I concatenated four datasets for this project to flush out some of my hypothesized features. I started with a community health indicators set from HealthData.gov. Then I incorporated a few datasets from the Census Bureau to get median household income (1), demographics (2), and rural vs urban breakdowns (3).
I imputed missing values for each county's community health indicators based on the average of the corresponding state. I had to drop some rows due to some of the four sets treating United States' territories as county-equivalent and some remote counties not having data collected.
Finally, statistical tests were conducted to elucidate some differences between rural and urban counties. The rate of uninsured, median household income, presence of community health centers, and if that county was medically underserved were all significantly different between rural and urban counties.
While a majority of counties have less than ten percent uninsured (about the national average), there are many counties with much higher rates. Many of these are very lightly populated and rural.
I removed correlated features, and feature engineered interaction features between the presense of community health centers and if the county was medically underserved against the urban population. I hypothesized that a rural county would respond differently to these factors than an urban county.
I used recursive feature elimination to remove insignificant features.
We previously discovered that rural counties have a disproportionately high rate of uninsured (20% vs 9%).
But what factors influence this rate? After running our linear regression, we were able to determine that a mixture of community health indicators and demographic factors had a significant effect on the rate of uninsured. A high percentage of smokers and of elderly citizens on Medicare contributed to increased uninsured rates. I posit that the elderly population on Medicare is acting as a proxy measure of the total elderly population in the county, and because the elderly and children are more likely to be uninsured, this is driving up the rate.
Other factors decreased the rate.
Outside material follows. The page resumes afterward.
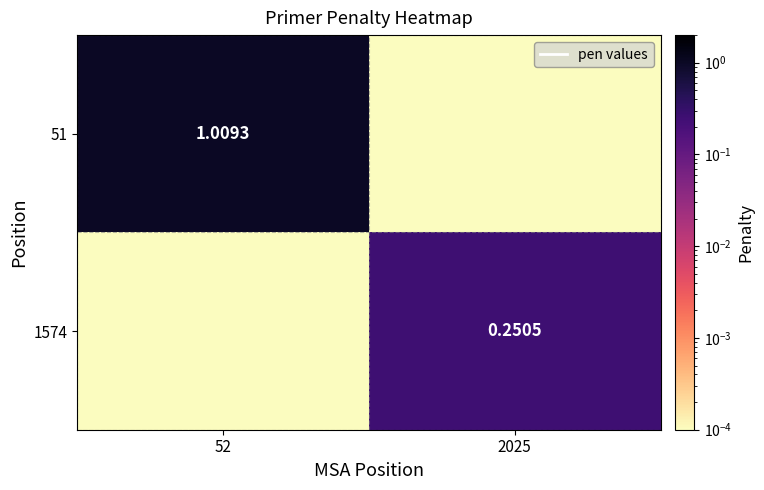

What is the difference between the maximum and minimum values in the 51 series?

1.0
Mainly, every one standard deviation increase in urban population percentage decreased the uninsured rate by 5.62%. Median household income had a smaller, but significant, coefficient for a decrease of 2.44% for each increase in standard deviation. Finally, as county population increases, whether urban or rural, the uninsured rate decreases.
While an R2 value of 0.39 is actually not bad for a social sciences project due to the difficulty in quantifying human decision making, there is obviously room for improvement. I would like to incorporate more granular data, for example, while household income played a role in the rate of uninsured, our data was limited to the county-level, counties with a mix of urban and rural populations may be influenced by the urban population's increased average income.
There are also factors that could be affecting this rate that have been difficult to gather data on. I would propose a system of surveys and aggregating health records that could provide reasons as to why patients did not have insurance. For example, a list of health facilities with charity systems in place (where uninsured patients can access a general "fund" to pay for procedures) to examine how this affects the uninsured rate.